2. **Characterize the access pattern.** Capture the hot queries' WHERE clauses, the retention/deletion policy, and write distribution. The partition key must come from this evidence, not a guess.
3. **Pick the strategy from that pattern.**
- **Range** — time-series or any naturally ordered key (e.g. `created_at` by month). Old data leaves via `DROP`/`DETACH PARTITION` instead of a giant `DELETE`.
- **List** — a small fixed set of discrete values (region, tenant tier).
- **Hash** — no natural range but you must cap any single child's size; use a fixed modulus to spread writes evenly.
4. **Choose the partition key.** It must appear in the WHERE clause of hot queries (or the planner cannot prune and scans every child), align with the retention policy (drop by time), and align with the largest indexes. Reject any column that is frequently updated — moving a row across partitions on UPDATE is expensive.
5. **Resolve the constraint and operational requirements.**
- In Postgres declarative partitioning, every unique constraint and primary key must include the partition key — design composite keys accordingly.
- Automate partition creation (pg_partman or a scheduled job) so writes never hit a missing partition.
- Keep partition count bounded (low hundreds, not thousands) to avoid planning bloat.
- Verify foreign-key behavior against your engine version's partitioning limits.
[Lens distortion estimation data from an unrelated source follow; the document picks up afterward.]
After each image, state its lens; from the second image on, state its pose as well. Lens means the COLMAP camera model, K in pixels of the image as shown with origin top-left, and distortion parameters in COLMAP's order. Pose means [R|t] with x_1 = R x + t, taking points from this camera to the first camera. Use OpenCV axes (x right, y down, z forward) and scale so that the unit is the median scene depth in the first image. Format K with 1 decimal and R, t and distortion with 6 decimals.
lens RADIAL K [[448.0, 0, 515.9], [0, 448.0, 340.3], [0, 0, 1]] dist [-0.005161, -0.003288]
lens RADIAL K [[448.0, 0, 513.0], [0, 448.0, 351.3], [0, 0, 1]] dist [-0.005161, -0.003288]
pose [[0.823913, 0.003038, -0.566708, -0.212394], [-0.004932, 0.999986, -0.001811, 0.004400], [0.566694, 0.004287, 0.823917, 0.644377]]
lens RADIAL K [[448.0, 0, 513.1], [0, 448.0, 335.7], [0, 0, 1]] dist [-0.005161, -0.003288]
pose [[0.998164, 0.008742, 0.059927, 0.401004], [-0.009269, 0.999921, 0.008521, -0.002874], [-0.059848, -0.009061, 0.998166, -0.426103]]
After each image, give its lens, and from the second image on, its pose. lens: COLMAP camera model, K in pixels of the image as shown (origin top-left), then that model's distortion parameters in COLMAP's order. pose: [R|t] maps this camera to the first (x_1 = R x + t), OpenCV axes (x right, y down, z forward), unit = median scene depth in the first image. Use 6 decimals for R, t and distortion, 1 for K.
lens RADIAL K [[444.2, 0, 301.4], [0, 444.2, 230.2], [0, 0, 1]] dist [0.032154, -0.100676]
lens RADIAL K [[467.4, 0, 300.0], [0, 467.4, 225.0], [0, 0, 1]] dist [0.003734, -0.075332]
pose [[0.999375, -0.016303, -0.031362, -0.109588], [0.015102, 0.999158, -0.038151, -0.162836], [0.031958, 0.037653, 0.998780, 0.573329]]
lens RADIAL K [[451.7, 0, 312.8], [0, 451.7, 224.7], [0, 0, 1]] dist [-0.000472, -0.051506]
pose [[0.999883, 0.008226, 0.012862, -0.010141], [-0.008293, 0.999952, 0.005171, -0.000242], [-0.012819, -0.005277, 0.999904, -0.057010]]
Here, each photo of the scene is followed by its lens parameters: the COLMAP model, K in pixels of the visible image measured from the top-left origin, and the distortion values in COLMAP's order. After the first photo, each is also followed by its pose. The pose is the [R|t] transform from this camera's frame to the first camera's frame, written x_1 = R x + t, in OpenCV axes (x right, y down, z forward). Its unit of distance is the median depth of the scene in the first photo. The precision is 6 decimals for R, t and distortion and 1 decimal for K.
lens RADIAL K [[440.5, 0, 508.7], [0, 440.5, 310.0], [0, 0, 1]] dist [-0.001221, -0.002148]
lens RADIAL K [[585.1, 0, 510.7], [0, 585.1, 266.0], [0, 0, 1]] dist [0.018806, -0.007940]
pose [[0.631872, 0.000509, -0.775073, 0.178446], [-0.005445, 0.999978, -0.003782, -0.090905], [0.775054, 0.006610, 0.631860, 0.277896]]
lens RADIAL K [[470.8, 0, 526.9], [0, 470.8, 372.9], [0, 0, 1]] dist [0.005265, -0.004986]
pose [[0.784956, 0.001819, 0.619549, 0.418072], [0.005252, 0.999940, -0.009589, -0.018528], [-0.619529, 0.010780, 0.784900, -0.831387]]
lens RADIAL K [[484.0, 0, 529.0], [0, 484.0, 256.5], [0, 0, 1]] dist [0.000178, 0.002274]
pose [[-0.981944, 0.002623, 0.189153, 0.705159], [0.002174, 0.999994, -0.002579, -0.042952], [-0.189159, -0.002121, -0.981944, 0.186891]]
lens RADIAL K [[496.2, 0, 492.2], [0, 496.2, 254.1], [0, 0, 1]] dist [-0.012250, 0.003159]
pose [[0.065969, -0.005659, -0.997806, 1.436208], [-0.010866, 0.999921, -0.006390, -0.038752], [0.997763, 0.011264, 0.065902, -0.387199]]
6. **Decide partition vs shard.** Partitioning stays on one node. Reach for sharding (Citus, Vitess, or app-level routing) only when a single node's write throughput or storage is the hard ceiling — it adds distributed-transaction and rebalancing cost. If sharding, pick a shard key with even distribution and no cross-shard joins on the hot path.
7. **Write the plan.** State chosen strategy, key, composite-key changes, creation/automation mechanism, retention operation, and the migration approach to convert the existing table.